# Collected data
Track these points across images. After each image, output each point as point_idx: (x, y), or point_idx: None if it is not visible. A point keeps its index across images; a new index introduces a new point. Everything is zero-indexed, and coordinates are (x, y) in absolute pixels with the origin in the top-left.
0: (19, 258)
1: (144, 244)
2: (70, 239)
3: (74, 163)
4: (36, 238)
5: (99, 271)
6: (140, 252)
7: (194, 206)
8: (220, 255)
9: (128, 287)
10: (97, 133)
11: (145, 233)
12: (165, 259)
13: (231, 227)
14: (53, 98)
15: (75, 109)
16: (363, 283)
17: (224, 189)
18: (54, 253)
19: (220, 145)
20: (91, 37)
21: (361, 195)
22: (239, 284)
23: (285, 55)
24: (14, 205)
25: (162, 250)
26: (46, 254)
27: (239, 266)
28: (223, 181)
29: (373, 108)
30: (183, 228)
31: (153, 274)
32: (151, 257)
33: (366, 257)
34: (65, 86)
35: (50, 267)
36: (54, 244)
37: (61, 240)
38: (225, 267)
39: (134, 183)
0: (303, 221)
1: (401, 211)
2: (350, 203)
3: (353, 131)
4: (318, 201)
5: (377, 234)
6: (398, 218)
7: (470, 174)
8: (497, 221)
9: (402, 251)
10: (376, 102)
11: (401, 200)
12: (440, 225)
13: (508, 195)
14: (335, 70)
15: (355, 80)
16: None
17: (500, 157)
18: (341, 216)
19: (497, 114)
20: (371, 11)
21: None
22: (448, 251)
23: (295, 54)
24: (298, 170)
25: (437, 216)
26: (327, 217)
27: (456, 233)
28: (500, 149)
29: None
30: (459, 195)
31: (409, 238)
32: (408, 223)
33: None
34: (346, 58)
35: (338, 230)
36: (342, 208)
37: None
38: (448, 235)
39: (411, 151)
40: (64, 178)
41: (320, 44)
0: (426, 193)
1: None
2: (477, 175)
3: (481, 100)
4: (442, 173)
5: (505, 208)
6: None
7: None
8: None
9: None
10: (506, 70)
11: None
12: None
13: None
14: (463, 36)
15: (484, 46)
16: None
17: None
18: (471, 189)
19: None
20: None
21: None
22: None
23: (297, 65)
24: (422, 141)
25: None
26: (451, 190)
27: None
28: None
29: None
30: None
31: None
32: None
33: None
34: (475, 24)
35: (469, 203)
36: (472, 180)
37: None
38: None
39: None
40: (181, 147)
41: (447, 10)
--
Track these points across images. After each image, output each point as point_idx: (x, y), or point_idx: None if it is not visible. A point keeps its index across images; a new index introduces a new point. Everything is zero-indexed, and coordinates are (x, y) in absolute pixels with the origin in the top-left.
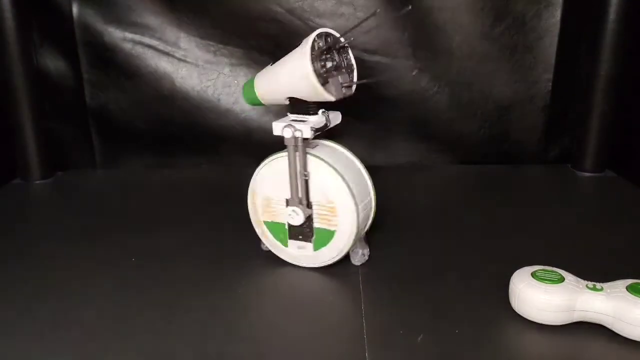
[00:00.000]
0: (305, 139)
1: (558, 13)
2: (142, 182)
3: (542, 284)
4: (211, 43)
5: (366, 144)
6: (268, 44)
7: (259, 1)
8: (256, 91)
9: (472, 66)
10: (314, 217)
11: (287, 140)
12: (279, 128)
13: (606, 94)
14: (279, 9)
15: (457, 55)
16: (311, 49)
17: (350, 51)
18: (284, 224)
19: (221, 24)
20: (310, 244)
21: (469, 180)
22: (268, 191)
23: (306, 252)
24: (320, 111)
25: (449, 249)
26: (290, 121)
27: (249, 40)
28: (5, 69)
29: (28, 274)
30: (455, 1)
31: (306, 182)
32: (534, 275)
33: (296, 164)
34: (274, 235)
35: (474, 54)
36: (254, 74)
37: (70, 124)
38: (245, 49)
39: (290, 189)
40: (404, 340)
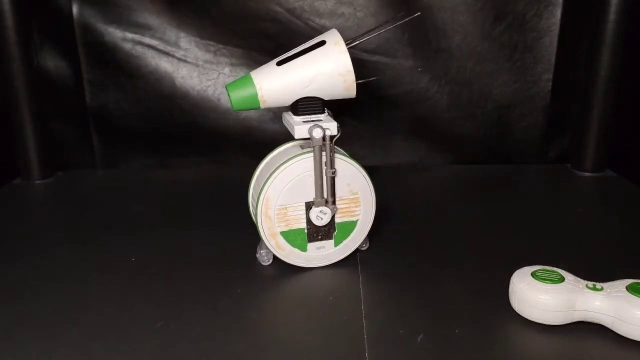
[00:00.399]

# Task requirements
Taking the entries above, extract every line from the one bearing "5: (366, 144)" through the one bearing "[00:00.399]", exactly, with no pictures.

# Finished exercise
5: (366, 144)
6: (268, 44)
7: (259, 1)
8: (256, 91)
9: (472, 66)
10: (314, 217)
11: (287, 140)
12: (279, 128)
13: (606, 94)
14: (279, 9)
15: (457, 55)
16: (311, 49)
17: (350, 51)
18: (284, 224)
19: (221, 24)
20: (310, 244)
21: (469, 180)
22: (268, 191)
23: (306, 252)
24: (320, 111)
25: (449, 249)
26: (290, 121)
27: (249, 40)
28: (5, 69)
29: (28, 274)
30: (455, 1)
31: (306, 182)
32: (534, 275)
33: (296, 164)
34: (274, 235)
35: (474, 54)
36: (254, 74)
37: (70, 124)
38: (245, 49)
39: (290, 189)
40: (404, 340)
[00:00.399]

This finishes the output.